One of the examples of an application developed at the factory is the PMCS app used to help soldiers maintain their vehicles. Previously, the entire process was conducted on paper. “You lose a piece of paper, all the maintenance records are lost,” Hall said. Now, soldiers are able to access the application off of their phones to conduct vehicle maintenance.

The way the factory vets their software is the soldiers poke around to see if there is an existing solution to the problem they are trying to resolve, look further into where the software was made, when was the last time it was contributed to, and if it is being actively updated. They then move it to the platform security team with their own processes. The entire process takes about two weeks to assess whether the soldiers have access to and are able to incorporate a specific tool.

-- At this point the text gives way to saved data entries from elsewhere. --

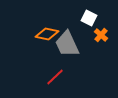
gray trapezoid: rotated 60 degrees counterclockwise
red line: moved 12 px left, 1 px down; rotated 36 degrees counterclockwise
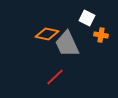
white square: moved 2 px left
orange cross: rotated 32 degrees counterclockwise
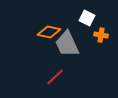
orange diamond: moved 2 px right, 2 px up
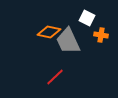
gray trapezoid: moved 1 px right, 3 px up
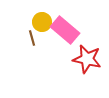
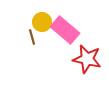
brown line: moved 1 px up
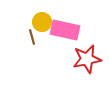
pink rectangle: rotated 28 degrees counterclockwise
red star: rotated 24 degrees counterclockwise
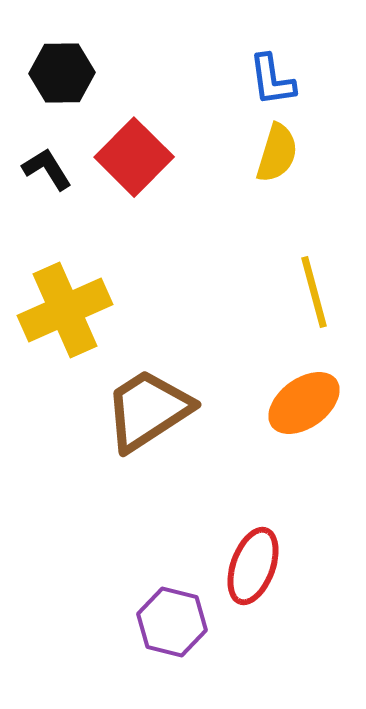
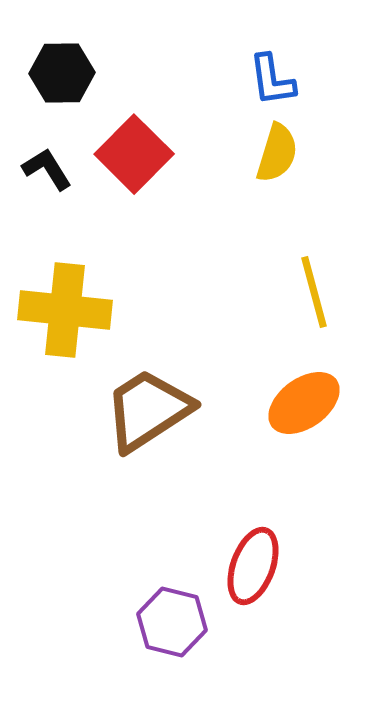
red square: moved 3 px up
yellow cross: rotated 30 degrees clockwise
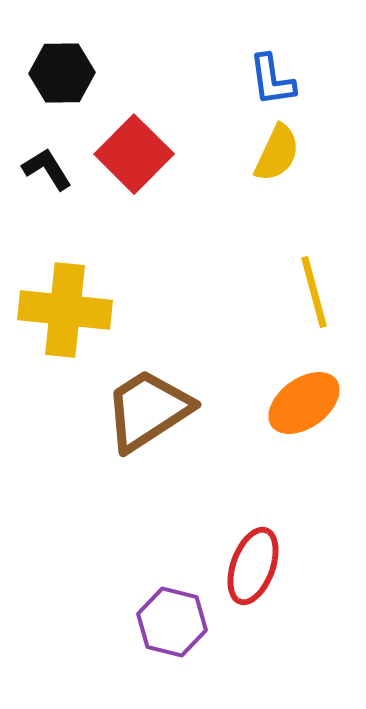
yellow semicircle: rotated 8 degrees clockwise
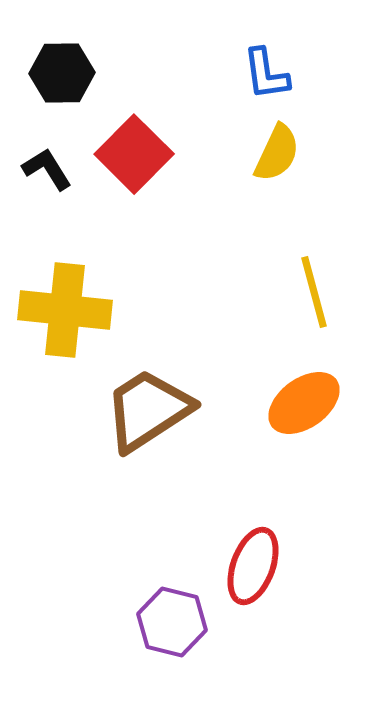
blue L-shape: moved 6 px left, 6 px up
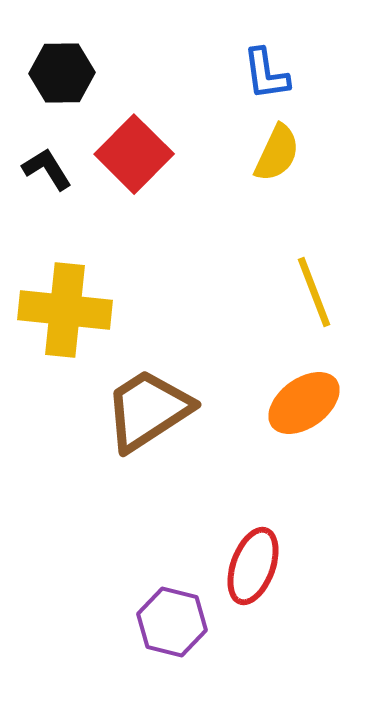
yellow line: rotated 6 degrees counterclockwise
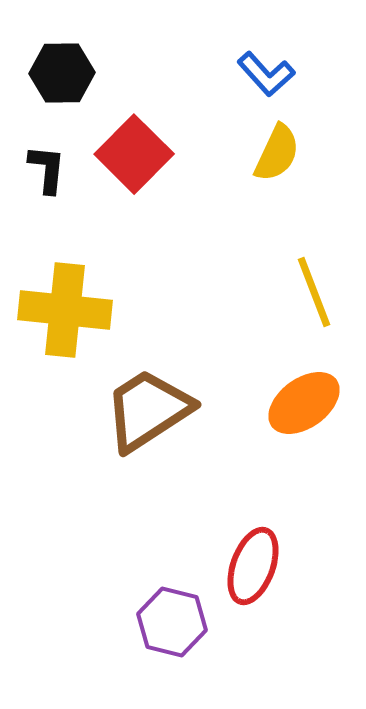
blue L-shape: rotated 34 degrees counterclockwise
black L-shape: rotated 38 degrees clockwise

“There are some inherent risks using open-source software. There is the idea that, okay, you can see the source code, though, does it make it more vulnerable? But also, there’s more eyes on the code, so there is possibly more contributions to make the code less vulnerable… The process of scanning and ensuring that there are little to no vulnerabilities in the code is of the utmost priority,” Hall said.

There have been numerous incidents associated with the use of open-source software within government, the most recent one revolving around Pushwoosh, a company claiming to be based in Maryland, California, and Washington, D.C., but actually headquartered in Novosibirsk, Russia, according to Reuters. The Army removed the app containing Pushwoosh code last year, citing security concerns.

“DDS still plans to use open-source software. We presume that the reason the Pushwoosh incident was found was because it was open source — it was there to discover. The quicker we know about a problem, the faster we can fix it. If Pushwoosh had been closed-source, how much longer would it have taken to discover the problem?” Nicole Thomson at DDS told GovCIO Media & Research. “[Open source software community] is a cultural tenet of DDS. We open source many of our products, and our employees also contribute to open source projects.”

Hall says one of the techniques they use at Army Software Factory to mitigate risks associated with open source software is to ensure it is not pulled directly from the internet. They take a snapshot of a piece of software, scan it, and store it in an Artifactory to ensure they have a clean build for app teams to be able to use it. Automation scans code and pushes it into production. Lastly, the factory’s security team always looks out for new CVs. If a new version of CV is released, teams are responsible for updating and patching that software.

“We’ve got some success stories where we’ve had teams go and patch a major vulnerability … as fast as 8 minutes. On average, 24 hours is the rate at which we’ll patch software,” Hall said.

Top cybersecurity priorities at Army Software Factory in 2023 include developing a software bill of materials (SBOM), responding quickly to breaches and software vulnerabilities, and improving how quickly soldiers identify an alternate version or an entirely different piece of software to replace it. Another area of focus will be implementing the Pentagon’s five-year zero trust strategy.

“Having kind of like an Artifactory or some tool that stores our clean unsecure builds or software that we use here, so we know where all of our dependencies are coming from,” Hall said. “We can manage those, update them as we need to, get rid of them if we identify they’ve gone stale.”